*** Opening MATERIAL PROVIDED ***

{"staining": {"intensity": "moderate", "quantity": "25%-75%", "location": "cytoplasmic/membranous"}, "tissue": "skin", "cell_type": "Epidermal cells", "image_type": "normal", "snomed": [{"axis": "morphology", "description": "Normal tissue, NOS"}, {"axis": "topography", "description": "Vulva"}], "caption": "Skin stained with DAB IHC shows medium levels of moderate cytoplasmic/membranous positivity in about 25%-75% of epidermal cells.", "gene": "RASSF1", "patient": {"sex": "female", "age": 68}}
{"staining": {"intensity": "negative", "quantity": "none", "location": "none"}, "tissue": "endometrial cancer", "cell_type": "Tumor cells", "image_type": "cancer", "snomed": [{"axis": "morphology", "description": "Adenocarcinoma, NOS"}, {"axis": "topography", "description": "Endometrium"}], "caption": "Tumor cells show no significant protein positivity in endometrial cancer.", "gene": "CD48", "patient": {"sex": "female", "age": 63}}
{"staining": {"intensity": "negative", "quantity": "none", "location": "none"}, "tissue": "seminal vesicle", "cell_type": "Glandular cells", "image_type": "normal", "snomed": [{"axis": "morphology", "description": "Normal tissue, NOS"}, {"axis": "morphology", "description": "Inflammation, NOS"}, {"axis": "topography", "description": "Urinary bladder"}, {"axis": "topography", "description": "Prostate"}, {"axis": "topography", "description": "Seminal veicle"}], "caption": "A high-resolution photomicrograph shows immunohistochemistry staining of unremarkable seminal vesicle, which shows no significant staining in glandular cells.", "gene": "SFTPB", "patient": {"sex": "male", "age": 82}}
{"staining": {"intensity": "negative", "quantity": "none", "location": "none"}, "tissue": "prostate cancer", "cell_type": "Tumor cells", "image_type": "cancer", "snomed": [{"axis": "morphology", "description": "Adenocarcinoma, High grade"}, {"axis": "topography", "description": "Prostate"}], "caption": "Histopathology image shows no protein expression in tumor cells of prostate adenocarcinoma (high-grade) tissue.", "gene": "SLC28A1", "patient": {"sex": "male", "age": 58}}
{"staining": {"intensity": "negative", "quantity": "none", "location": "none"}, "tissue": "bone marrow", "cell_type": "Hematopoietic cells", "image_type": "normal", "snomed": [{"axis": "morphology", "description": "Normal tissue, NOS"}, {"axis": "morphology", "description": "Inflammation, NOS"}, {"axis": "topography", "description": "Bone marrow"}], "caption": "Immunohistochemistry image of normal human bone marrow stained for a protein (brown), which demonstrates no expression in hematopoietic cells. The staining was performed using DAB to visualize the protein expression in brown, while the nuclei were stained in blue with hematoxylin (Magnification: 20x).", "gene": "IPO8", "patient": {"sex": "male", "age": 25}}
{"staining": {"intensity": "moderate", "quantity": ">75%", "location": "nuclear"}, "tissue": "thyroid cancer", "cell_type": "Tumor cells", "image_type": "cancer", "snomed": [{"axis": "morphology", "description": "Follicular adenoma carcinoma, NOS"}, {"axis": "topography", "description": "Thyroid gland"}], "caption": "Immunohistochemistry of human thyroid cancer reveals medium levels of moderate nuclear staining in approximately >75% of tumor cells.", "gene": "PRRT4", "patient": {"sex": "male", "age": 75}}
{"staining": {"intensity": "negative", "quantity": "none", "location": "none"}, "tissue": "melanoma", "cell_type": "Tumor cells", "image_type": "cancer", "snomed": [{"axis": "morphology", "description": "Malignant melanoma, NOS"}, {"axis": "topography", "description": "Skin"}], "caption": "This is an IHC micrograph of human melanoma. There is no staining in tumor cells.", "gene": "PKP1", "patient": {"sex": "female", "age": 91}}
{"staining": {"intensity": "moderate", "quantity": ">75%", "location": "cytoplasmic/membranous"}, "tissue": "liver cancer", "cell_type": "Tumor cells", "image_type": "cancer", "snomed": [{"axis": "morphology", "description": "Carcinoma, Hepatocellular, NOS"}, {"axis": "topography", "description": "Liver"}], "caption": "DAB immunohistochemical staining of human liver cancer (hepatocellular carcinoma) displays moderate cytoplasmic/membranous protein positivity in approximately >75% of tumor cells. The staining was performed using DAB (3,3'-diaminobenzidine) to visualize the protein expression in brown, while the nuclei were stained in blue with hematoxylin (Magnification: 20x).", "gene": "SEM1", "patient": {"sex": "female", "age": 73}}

*** Closing MATERIAL PROVIDED ***

### [WORK INSTRUCTIONS]
Restate, please, word for word the span of records running from the first line to the line bearing "cells show no", both included, and nothing outside it.

### [SOLUTION FOR THIS TASK]
{"staining": {"intensity": "moderate", "quantity": "25%-75%", "location": "cytoplasmic/membranous"}, "tissue": "skin", "cell_type": "Epidermal cells", "image_type": "normal", "snomed": [{"axis": "morphology", "description": "Normal tissue, NOS"}, {"axis": "topography", "description": "Vulva"}], "caption": "Skin stained with DAB IHC shows medium levels of moderate cytoplasmic/membranous positivity in about 25%-75% of epidermal cells.", "gene": "RASSF1", "patient": {"sex": "female", "age": 68}}
{"staining": {"intensity": "negative", "quantity": "none", "location": "none"}, "tissue": "endometrial cancer", "cell_type": "Tumor cells", "image_type": "cancer", "snomed": [{"axis": "morphology", "description": "Adenocarcinoma, NOS"}, {"axis": "topography", "description": "Endometrium"}], "caption": "Tumor cells show no significant protein positivity in endometrial cancer.", "gene": "CD48", "patient": {"sex": "female", "age": 63}}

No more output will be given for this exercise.